Customers examine Sony Corp's Bravia televisions at an electronics store. Sony, Japan's largest exporter of consumer electronics, has cut its annual profit forecast by 25 percent.[Photo / Agencies]

Slowdown in US and European economies drags down prices

TOKYO - Sony Corp, Japan's largest exporter of consumer electronics, cut its annual profit forecast after a slump in demand led the company to lower its estimate for television sales.

Net income may total 60 billion yen ($772 million) for the year started April 1, the Tokyo-based company said in a statement on Thursday, revising its earlier projection of 80 billion yen. The company also cut its estimate for sales to 7.2 trillion yen for the year, from 7.5 trillion yen predicted two months ago.

Japan's largest exporter of consumer electronics slowed down production of TVs, cameras and Blu-ray discs after the March earthquake crippled its factories and disrupted supplies. Chief Executive Officer Howard Stringer, who has budgeted 14 billion yen this year to pay for the costs of the worst hack attacks on Sony ever, also confronts slowing demand in Europe and the United States.

"The economic slowdown, especially in the US and Europe, is leading to a significant drop in TV prices, worsening the industry's oversupply situation," Kota Ezawa, a Tokyo-based analyst at Citigroup Inc, said before the earnings. "Sony will need to promote more restructuring."

The first-quarter net loss totaled 15.5 billion yen in the three months ended June 30, compared with profit of 25.7 billion yen a year earlier, the Tokyo-based company said. That missed the 2.5 billion yen loss average of three analysts' estimates compiled by Bloomberg.
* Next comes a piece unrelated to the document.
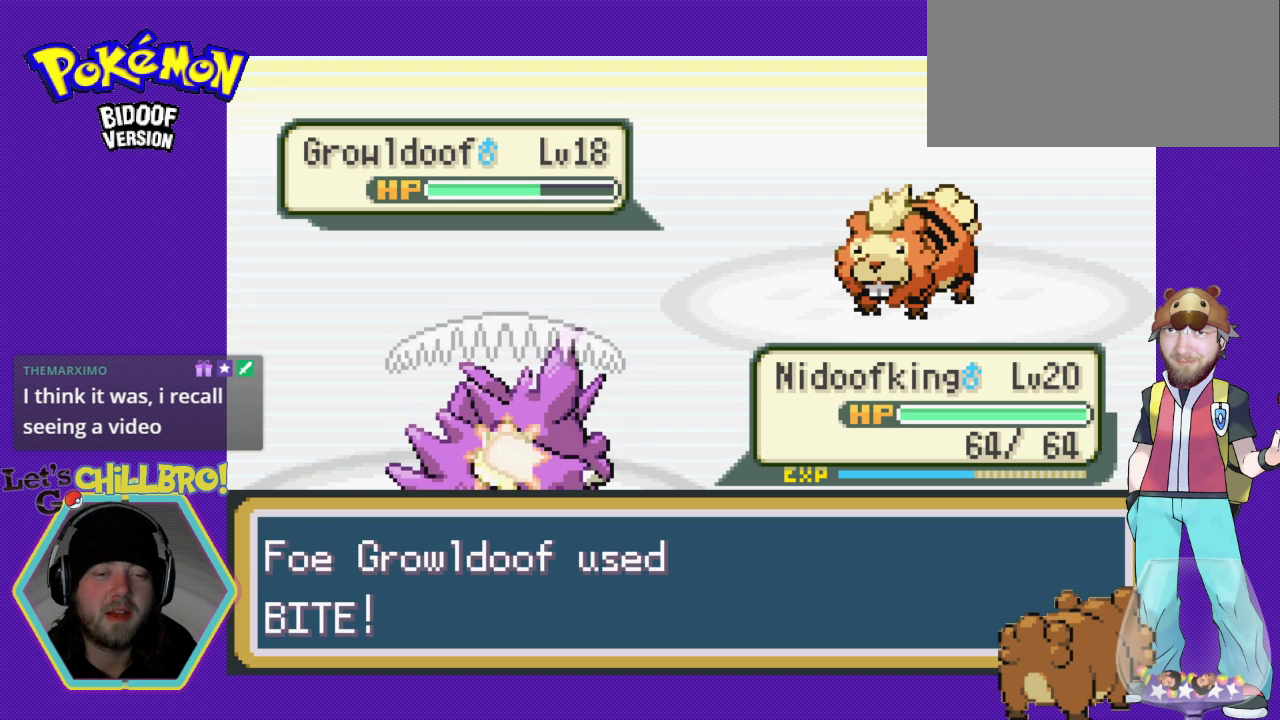
{"buttons": [], "events": []}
Sony fell 1.1 percent to close at 2,013 yen in Tokyo trading before the announcement, widening its loss this year to 31 percent.

Japan's benchmark Nikkei 225 Stock Average has slid 3.2 percent.

Samsung Electronics Co, the world's largest maker of televisions, earlier this month reported a 26 percent drop in second-quarter operating profit after a slump in sales of flat screens masked a surge in demand for smartphones and tablet computers.

Sony, the maker of Vaio laptops, plans to start offering two models of its first tablet computers in autumn, the company said in April. Sony is following Samsung and Motorola Mobility Holdings Inc in their pursuit of Apple Inc, more than a year after the iPad spurred a surge in demand for the devices.

Sony's S1 model will feature a 9.4-inch liquid-crystal display, as well as front and rear cameras. The S2 laptop-shaped model will have dual 5.5-inch screens and feature cameras, according to the company.

Last month, Sony named its next portable video-game player the PlayStation Vita and said the cheapest model will cost $249 in the United States, 249 euros ($357) in Europe and 24,980 yen in Japan. Sony plans to start selling the Vita, which will have a 5-inch display using OLED, or organic light emitting diode, technology and a rear touch pad, by the year-end holiday season.